Responsorial Psalm Ps 51:3-4, 5-6ab, 12-13, 14 and 17

R. (see 3a) Be merciful, O Lord, for we have sinned.
Have mercy on me, O God, in your goodness;
in the greatness of your compassion wipe out my offense.
Thoroughly wash me from my guilt
and of my sin cleanse me.
R. Be merciful, O Lord, for we have sinned.
For I acknowledge my offense,
and my sin is before me always:
“Against you only have I sinned,
and done what is evil in your sight.”
R. Be merciful, O Lord, for we have sinned.
A clean heart create for me, O God,
and a steadfast spirit renew within me.
Cast me not out from your presence,
and your Holy Spirit take not from me.
R. Be merciful, O Lord, for we have sinned.
Give me back the joy of your salvation,
and a willing spirit sustain in me.
O Lord, open my lips,
and my mouth shall proclaim your praise.
R. Be merciful, O Lord, for we have sinned.

Reading 2 2 Cor 5:20—6:2

Brothers and sisters: We are ambassadors for Christ, as if God were appealing through us. We implore you on behalf of Christ, be reconciled to God. For our sake he made him to be sin who did not know sin, so that we might become the righteousness of God in him.

Working together, then, we appeal to you not to receive the grace of God in vain. For he says: In an acceptable time I heard you, and on the day of salvation I helped you. Behold, now is a very acceptable time; behold, now is the day of salvation.

Gospel Mt 6:1-6, 16-18

Jesus said to his disciples: “Take care not to perform righteous deeds in order that people may see them; otherwise, you will have no recompense from your heavenly Father. When you give alms, do not blow a trumpet before you, as the hypocrites do in the synagogues and in the streets to win the praise of others. Amen, I say to you, they have received their reward. But when you give alms, do not let your left hand know what your right is doing, so that your almsgiving may be secret.

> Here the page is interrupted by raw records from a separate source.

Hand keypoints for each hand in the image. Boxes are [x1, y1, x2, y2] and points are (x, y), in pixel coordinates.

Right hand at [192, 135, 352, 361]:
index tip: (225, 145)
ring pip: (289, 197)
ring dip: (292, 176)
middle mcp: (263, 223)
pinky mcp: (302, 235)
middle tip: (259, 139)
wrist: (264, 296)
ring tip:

And your Father who sees in secret will repay you.

“When you pray, do not be like the hypocrites, who love to stand and pray in the synagogues and on street corners so that others may see them. Amen, I say to you, they have received their reward. But when you pray, go to your inner room, close the door, and pray to your Father in secret. And your Father who sees in secret will repay you.

“When you fast, do not look gloomy like the hypocrites. They neglect their appearance, so that they may appear to others to be fasting. Amen, I say to you, they have received their reward. But when you fast, anoint your head and wash your face, so that you may not appear to be fasting, except to your Father who is hidden. And your Father who sees what is hidden will repay you.”

HOMILY
My dear brothers and sisters, we have started already our Lenten Season. It is Ash Wednesday, and our Gospel is very clear.

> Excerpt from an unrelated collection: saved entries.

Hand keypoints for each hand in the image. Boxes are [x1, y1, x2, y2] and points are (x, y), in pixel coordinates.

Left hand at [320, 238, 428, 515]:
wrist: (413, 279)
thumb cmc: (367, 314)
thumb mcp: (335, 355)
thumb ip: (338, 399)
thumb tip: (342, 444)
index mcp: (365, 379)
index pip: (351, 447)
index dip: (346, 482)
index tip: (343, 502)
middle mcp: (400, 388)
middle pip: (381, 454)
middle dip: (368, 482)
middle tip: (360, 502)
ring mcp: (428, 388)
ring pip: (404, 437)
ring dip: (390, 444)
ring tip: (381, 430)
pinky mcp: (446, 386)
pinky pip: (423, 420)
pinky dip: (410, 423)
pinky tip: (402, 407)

The Gospel is teaching us that if you make efforts public, if you make your efforts known by others, there is no reward. No reward. Why? Because this is one of the most important conditions of love - to remain discreet and humble in all our actions and deeds of love in our daily life.

I conclude that our Gospel today is a real program for Lent. It is a real program of love - of true love - for men. It is because all our efforts during the Lenten Season should be efforts of love. So it is a real program of love. If you give something to the needy, do not make a big show; this is for alms. Then when you pray, do not be like the hypocrites; this is for prayer. And finally, when you fast, do not put a sad face; this is for fasting.

These are the three points of our program for Lenten season. It is very simple, in fact. The program's three points - true alms, real prayer, and real fasting - have one common condition, and that is, secrecy, humility, discretion.

My dear brothers and sisters, for this new Lenten season, let us give meaning to what we are doing. Let us give meaning to all our efforts, to all our resolutions. Let us give meaning, which means, doing it really, in deed, having real resolution. But let us not take pride of it. Let us be discreet. Let us put love in every little deed of our life. Amen.